WORK INSTRUCTION: Give the number of lines in this listing that contain "master", with no other words.

········

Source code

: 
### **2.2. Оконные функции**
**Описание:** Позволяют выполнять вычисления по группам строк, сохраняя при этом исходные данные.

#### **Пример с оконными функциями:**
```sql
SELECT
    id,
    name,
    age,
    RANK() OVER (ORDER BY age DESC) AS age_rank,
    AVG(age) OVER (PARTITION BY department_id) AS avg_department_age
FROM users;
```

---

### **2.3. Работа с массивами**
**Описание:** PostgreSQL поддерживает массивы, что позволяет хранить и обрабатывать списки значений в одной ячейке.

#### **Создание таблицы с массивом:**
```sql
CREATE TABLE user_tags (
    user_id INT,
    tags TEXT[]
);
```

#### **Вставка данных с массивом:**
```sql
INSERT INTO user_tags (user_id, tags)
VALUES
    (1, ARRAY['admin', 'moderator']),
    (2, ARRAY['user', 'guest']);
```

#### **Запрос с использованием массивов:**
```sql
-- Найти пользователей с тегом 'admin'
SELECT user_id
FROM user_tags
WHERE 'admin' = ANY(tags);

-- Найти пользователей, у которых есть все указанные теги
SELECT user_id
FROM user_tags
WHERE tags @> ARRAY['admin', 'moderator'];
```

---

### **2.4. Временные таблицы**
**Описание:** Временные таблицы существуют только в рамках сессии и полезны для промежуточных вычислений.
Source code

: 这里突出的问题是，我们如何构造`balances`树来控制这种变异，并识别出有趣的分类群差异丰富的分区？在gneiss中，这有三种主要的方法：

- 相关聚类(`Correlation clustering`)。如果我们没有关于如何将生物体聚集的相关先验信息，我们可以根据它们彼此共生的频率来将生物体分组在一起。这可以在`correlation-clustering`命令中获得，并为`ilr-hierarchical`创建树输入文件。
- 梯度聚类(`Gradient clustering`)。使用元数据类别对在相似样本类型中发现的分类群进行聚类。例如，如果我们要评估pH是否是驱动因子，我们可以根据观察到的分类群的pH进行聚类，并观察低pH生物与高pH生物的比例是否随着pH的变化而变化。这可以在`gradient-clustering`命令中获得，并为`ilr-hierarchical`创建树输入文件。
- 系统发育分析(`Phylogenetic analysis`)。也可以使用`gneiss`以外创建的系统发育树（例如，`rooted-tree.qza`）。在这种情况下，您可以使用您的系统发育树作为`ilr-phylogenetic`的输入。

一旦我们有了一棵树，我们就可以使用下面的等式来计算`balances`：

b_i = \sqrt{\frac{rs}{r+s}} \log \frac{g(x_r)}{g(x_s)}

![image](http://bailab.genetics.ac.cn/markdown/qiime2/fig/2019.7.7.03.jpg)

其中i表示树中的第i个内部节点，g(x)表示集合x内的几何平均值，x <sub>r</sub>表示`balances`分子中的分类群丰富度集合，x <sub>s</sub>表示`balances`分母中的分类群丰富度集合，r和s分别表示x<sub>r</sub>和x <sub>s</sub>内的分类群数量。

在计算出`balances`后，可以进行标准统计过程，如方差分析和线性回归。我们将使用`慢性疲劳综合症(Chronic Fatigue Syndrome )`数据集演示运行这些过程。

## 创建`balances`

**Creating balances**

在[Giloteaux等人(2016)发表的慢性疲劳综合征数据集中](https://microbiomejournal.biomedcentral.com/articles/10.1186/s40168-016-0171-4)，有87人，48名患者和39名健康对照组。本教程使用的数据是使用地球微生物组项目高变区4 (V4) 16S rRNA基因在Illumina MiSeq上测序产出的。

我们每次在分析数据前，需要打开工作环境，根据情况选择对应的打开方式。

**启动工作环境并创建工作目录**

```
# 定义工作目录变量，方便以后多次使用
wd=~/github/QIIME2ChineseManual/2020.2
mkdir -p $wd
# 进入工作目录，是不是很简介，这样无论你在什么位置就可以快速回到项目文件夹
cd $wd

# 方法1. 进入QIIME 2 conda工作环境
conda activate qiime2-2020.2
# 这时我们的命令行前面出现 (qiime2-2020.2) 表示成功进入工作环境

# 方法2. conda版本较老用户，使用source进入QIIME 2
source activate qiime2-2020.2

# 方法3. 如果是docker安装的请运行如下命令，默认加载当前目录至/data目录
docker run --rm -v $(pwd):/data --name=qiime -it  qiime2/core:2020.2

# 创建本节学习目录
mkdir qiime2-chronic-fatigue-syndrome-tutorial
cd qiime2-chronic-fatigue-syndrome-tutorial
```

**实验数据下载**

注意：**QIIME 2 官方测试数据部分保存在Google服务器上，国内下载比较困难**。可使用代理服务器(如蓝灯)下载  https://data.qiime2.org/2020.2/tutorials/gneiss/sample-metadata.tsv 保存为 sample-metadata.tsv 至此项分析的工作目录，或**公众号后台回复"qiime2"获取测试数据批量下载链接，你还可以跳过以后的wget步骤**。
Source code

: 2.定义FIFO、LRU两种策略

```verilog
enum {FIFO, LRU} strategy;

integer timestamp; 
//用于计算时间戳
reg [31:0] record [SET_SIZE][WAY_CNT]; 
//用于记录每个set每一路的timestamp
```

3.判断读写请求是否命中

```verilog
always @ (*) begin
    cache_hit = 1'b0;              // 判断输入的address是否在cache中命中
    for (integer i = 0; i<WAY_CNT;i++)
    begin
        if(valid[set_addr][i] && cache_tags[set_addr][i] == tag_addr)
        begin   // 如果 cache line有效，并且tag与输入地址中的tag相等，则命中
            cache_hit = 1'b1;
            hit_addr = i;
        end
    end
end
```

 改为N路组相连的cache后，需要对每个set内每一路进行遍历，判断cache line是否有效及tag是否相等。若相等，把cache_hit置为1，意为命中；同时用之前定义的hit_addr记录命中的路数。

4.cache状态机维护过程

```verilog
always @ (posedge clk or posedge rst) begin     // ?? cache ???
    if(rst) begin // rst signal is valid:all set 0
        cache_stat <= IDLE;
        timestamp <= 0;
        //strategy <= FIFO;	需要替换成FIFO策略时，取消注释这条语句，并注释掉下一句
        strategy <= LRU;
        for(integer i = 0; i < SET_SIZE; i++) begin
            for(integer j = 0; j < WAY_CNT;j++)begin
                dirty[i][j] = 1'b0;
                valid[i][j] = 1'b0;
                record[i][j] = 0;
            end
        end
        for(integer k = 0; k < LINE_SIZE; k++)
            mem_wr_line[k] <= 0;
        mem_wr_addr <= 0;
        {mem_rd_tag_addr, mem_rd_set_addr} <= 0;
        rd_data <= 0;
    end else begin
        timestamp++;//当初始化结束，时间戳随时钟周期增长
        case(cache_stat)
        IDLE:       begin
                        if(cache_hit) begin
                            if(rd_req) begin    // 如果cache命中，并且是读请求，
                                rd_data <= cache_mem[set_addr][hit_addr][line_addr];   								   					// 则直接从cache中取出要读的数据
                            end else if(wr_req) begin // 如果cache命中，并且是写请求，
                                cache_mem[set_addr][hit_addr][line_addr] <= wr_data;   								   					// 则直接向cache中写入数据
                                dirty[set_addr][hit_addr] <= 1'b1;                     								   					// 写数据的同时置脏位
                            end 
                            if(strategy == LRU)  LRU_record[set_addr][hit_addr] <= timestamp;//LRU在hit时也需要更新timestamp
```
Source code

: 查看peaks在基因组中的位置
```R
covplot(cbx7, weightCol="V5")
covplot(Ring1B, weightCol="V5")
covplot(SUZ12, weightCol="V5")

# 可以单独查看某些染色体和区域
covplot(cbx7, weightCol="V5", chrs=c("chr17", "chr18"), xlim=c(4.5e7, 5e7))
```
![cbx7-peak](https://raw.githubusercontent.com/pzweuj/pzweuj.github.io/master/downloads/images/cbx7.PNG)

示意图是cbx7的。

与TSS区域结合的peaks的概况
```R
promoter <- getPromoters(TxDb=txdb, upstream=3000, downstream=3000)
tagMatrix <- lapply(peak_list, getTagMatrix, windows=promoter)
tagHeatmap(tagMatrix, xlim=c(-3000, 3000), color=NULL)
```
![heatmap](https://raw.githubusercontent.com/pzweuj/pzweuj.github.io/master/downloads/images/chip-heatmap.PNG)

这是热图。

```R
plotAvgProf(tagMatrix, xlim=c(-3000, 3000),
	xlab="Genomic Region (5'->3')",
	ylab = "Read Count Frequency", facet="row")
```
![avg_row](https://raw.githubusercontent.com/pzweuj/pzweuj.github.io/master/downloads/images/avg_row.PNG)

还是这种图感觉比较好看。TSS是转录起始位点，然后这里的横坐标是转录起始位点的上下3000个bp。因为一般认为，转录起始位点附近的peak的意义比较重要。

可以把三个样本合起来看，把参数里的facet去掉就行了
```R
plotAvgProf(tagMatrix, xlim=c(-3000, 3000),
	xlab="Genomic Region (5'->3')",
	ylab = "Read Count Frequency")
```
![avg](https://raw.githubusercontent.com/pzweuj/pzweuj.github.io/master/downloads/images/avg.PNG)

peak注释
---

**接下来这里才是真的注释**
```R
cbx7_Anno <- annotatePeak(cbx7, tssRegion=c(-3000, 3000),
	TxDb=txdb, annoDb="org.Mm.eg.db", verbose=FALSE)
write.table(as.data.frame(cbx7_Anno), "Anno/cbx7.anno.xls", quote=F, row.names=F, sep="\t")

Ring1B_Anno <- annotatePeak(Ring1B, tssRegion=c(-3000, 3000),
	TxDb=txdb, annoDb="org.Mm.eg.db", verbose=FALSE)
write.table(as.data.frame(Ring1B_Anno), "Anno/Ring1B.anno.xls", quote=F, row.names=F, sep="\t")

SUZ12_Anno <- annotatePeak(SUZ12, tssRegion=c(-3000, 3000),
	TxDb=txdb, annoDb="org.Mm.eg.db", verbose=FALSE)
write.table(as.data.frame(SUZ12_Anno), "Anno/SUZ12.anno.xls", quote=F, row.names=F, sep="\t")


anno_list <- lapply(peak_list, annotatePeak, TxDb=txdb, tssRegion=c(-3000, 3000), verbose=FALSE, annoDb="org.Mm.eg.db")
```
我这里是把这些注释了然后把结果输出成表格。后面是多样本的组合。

········

TASK ANSWER: 4